▸ **WHAT TO PRODUCE**
Copy every line of the data in which the word "sayesinde" occurs.

▸ **GIVEN RECORDS**

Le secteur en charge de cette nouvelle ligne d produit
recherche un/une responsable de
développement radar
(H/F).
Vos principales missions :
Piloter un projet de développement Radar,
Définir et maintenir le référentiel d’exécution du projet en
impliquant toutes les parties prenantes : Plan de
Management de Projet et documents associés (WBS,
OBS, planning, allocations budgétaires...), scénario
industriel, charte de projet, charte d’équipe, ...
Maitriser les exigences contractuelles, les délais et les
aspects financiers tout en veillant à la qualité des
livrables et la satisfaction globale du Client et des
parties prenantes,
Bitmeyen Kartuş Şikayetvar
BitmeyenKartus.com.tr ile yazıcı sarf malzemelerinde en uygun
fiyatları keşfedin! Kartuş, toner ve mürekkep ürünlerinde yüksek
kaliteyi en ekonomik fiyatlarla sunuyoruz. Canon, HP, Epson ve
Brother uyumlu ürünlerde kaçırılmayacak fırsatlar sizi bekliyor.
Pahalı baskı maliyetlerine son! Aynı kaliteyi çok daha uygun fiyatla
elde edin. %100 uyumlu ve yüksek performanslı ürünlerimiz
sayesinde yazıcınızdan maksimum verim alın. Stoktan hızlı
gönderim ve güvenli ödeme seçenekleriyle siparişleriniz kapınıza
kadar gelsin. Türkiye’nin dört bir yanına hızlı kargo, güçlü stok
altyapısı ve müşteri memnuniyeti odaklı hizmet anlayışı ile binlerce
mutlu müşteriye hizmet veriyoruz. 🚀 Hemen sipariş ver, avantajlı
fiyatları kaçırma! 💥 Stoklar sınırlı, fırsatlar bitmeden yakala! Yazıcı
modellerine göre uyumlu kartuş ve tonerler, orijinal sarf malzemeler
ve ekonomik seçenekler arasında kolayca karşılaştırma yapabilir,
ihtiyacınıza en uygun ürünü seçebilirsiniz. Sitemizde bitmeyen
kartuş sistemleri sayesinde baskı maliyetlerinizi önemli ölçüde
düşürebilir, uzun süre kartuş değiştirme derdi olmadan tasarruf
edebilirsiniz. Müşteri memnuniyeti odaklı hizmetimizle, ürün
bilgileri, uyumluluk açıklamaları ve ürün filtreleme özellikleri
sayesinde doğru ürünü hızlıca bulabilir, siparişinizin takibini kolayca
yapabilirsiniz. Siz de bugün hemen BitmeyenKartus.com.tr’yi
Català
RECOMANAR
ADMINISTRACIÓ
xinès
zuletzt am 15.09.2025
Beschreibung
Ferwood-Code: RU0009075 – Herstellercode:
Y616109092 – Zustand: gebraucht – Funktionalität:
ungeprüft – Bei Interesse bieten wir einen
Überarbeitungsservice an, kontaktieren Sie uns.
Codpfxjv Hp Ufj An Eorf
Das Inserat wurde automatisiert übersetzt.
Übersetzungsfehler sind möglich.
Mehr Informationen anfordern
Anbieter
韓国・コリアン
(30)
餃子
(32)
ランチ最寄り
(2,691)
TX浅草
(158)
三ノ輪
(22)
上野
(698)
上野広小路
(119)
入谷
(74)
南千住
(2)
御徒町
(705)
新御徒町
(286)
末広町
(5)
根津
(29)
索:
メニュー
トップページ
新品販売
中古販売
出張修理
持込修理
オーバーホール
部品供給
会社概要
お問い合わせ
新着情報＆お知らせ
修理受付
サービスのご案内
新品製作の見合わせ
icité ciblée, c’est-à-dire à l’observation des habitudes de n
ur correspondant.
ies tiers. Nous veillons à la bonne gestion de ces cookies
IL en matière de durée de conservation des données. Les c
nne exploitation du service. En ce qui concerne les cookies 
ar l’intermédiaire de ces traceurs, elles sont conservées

▸ **REPLY**
sayesinde yazıcınızdan maksimum verim alın. Stoktan hızlı
kartuş sistemleri sayesinde baskı maliyetlerinizi önemli ölçüde
sayesinde doğru ürünü hızlıca bulabilir, siparişinizin takibini kolayca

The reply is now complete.